- Occupation: Director of NOMS Wales
- Employer: National Offender Management Service

= Sarah Payne (prison governor) =

Sarah Payne is the head of the National Offender Management Service in Wales, previously having worked as the chief executive of the Wales Probation Trust. Prior to her probation work, she was chief executive of the charity YWCA England and Wales. She was an area manager and a governor in HM Prison Service, having entered the service directly from university on a graduate scheme.

==Prison career==
After graduating with a Modern Languages degree, Payne joined the HM Prison Service graduate scheme against the wishes of her parents. She had visited a prison while attending university, which she later described as a "lightbulb moment". She was first posted to HM Prison Holloway, a women's prison in London. She went on to become deputy governor at HM Prison Pentonville, a London-based men's establishment. From there she became governor at HM Prison Bullingdon and then HM Prison Oxford, before becoming the area manager for the Thames Valley region.

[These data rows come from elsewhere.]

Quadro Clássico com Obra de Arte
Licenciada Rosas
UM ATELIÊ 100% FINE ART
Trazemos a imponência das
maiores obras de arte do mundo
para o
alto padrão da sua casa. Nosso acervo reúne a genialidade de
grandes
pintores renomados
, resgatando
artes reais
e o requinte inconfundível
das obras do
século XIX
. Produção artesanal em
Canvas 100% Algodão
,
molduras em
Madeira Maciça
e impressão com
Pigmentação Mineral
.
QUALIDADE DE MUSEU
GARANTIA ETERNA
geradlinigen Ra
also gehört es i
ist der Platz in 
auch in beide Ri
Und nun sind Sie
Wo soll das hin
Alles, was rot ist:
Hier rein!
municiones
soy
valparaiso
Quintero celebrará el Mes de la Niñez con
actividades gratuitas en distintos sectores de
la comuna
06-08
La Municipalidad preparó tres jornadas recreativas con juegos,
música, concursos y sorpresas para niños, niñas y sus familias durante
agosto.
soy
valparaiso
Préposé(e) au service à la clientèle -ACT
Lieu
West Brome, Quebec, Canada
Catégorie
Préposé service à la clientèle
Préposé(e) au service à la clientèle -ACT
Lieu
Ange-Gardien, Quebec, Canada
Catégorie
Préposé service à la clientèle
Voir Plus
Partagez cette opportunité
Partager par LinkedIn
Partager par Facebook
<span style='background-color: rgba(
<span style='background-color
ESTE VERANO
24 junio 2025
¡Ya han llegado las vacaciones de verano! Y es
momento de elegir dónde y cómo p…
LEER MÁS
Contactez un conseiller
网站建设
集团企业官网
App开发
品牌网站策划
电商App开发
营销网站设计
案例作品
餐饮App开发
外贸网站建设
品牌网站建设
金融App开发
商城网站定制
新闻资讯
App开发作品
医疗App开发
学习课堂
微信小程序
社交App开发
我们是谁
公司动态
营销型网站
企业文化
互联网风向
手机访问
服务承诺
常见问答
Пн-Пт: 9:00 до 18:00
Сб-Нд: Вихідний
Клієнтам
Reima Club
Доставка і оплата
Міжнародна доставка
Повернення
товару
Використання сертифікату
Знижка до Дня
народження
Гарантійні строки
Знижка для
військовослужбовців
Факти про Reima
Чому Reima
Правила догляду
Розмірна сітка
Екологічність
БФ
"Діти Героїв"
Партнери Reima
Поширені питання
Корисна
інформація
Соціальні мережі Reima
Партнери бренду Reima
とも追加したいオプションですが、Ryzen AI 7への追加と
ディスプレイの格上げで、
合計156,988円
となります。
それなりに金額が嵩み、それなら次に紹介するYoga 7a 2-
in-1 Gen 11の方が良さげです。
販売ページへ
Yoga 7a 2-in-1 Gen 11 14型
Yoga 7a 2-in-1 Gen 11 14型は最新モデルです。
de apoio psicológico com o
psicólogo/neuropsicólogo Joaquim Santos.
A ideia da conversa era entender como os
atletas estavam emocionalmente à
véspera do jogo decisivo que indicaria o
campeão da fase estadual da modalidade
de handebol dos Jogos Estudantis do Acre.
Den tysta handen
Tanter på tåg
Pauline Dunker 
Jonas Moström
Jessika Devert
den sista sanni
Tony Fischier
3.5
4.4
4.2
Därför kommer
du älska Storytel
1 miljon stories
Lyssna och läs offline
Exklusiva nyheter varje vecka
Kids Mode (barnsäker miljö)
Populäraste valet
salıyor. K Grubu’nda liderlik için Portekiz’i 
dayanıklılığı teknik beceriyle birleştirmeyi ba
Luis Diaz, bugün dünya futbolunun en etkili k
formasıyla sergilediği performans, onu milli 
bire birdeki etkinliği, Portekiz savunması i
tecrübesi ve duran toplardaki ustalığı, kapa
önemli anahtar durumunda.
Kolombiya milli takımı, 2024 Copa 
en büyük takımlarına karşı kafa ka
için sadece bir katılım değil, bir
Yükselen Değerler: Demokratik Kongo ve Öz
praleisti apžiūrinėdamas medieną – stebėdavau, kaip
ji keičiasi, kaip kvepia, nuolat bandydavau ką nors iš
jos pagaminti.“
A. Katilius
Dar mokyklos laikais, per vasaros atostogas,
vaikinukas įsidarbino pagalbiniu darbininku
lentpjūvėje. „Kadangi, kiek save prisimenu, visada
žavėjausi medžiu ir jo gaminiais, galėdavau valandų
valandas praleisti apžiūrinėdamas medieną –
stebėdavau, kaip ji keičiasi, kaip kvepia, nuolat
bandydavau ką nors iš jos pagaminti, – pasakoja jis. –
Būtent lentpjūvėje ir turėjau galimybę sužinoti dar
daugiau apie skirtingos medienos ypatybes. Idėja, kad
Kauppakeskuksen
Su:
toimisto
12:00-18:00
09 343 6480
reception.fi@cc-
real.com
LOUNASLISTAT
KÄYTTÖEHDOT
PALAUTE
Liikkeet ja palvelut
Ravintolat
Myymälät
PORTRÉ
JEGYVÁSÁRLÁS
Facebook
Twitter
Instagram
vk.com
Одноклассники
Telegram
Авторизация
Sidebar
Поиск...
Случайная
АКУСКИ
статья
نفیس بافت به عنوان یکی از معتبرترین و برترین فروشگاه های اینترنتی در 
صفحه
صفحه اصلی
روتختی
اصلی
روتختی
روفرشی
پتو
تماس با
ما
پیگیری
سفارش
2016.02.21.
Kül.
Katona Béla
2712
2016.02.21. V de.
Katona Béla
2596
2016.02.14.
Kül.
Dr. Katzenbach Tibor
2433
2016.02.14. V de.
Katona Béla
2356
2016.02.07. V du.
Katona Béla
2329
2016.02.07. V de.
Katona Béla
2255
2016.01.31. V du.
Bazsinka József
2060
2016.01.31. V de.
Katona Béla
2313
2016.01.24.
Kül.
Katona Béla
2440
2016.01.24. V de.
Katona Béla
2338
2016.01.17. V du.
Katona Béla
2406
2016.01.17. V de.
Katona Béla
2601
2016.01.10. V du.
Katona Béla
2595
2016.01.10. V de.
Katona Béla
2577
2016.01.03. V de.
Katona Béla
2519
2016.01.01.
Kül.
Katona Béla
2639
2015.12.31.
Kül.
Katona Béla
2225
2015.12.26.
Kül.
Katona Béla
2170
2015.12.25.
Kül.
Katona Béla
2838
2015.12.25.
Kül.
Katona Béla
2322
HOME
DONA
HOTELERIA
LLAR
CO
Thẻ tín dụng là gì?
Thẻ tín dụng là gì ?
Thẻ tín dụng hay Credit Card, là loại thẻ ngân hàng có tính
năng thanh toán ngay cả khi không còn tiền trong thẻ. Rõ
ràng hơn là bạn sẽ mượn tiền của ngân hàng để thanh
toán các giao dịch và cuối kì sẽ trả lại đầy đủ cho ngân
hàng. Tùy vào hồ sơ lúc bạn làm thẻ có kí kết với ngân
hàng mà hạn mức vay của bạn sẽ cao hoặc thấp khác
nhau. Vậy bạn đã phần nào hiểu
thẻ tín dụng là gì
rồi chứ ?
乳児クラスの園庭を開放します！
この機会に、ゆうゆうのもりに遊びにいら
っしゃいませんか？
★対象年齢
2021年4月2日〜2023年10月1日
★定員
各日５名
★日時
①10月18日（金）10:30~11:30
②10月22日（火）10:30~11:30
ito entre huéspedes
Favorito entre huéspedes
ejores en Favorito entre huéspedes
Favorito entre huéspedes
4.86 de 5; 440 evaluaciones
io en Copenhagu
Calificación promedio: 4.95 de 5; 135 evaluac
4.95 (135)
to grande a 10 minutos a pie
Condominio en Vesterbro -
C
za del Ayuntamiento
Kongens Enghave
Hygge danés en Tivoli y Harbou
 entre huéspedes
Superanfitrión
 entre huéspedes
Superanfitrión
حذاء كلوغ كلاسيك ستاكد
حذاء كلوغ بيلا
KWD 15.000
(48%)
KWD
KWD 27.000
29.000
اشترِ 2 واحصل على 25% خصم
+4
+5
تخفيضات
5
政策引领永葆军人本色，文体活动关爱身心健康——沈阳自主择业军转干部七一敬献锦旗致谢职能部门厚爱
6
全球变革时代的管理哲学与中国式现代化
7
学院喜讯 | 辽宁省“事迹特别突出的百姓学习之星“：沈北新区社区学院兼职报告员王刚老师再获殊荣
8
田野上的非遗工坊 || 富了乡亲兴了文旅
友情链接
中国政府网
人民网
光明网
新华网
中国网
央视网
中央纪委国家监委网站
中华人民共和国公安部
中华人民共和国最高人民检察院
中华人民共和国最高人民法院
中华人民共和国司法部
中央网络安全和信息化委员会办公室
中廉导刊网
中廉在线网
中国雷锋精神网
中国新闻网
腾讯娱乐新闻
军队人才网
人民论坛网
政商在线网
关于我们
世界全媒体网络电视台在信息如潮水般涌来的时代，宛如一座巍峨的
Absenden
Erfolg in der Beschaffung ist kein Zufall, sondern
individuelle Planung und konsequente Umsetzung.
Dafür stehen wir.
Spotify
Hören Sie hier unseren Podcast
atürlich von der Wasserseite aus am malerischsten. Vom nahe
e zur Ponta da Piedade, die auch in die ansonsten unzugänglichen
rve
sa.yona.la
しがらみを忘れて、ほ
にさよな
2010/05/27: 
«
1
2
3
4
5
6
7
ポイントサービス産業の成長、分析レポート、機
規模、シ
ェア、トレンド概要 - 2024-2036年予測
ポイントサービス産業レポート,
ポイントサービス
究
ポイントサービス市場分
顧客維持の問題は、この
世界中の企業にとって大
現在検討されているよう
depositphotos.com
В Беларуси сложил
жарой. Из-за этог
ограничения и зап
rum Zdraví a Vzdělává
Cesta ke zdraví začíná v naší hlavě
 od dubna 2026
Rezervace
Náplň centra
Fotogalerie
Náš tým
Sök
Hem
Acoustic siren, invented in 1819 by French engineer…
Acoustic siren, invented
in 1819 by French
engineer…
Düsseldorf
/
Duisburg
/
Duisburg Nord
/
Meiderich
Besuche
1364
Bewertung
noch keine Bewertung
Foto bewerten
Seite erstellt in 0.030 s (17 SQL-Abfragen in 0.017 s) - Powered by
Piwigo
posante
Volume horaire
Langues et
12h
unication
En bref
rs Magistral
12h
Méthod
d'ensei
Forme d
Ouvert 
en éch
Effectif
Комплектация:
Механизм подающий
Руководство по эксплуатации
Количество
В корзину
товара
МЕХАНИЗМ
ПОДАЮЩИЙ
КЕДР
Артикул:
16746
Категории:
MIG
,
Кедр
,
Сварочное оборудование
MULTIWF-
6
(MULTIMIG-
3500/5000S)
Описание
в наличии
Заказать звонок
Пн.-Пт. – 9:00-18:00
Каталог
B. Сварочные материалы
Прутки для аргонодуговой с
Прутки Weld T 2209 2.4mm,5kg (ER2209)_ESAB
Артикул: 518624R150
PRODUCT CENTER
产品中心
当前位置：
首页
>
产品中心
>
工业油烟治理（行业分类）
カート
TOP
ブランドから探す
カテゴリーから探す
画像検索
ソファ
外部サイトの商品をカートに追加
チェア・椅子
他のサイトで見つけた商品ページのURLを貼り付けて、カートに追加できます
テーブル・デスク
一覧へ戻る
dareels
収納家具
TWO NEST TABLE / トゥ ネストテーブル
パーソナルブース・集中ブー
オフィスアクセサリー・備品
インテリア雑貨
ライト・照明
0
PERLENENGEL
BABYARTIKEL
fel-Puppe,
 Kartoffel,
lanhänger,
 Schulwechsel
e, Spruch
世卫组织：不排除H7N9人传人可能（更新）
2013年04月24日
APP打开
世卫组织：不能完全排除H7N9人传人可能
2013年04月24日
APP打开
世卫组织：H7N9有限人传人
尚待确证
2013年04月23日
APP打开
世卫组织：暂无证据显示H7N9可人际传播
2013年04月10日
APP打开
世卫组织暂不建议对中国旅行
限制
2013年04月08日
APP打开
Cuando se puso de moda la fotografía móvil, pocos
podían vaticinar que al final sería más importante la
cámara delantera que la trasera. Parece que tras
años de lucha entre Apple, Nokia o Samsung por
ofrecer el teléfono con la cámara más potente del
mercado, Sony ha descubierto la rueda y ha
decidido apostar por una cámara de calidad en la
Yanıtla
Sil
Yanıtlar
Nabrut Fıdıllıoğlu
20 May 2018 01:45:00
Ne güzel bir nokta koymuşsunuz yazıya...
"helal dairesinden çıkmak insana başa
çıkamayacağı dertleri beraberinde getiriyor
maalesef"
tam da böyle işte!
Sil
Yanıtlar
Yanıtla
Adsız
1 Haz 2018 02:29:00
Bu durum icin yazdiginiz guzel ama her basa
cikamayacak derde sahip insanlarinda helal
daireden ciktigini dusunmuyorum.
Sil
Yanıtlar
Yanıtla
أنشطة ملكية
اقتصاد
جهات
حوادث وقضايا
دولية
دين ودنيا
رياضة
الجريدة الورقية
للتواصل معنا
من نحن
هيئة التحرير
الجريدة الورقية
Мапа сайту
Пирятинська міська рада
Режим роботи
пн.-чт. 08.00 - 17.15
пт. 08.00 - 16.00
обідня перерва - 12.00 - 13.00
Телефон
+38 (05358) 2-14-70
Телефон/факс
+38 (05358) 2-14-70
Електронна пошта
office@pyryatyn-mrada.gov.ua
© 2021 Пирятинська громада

==Charity and Probation career==
Payne left the Prison Service to become chief executive of YWCA England and Wales, a women and girl's charity that helps more than 11,000 people a year. In December 2010, she was named as the chief executive of the new Wales Probation Trust. The trust had been formed from a merger of the four smaller probation areas in Wales some eight months earlier.

When Transforming Rehabilitation plans were made under Justice Secretary Chris Grayling to reform the probation services to form a new National Probation Service (NPS) and create several privately run Community Rehabilitation Companies (CRCs), Payne was named as the director of the National Offender Management Service in Wales. Under this new role, she became responsible for the NPS in Wales and the public sector prisons within the geographical area, as well as overseeing the work of the privately run HM Prison Parc and the Wales CRC. She was named a Commander of the Order of the British Empire in the 2016 New Year Honours.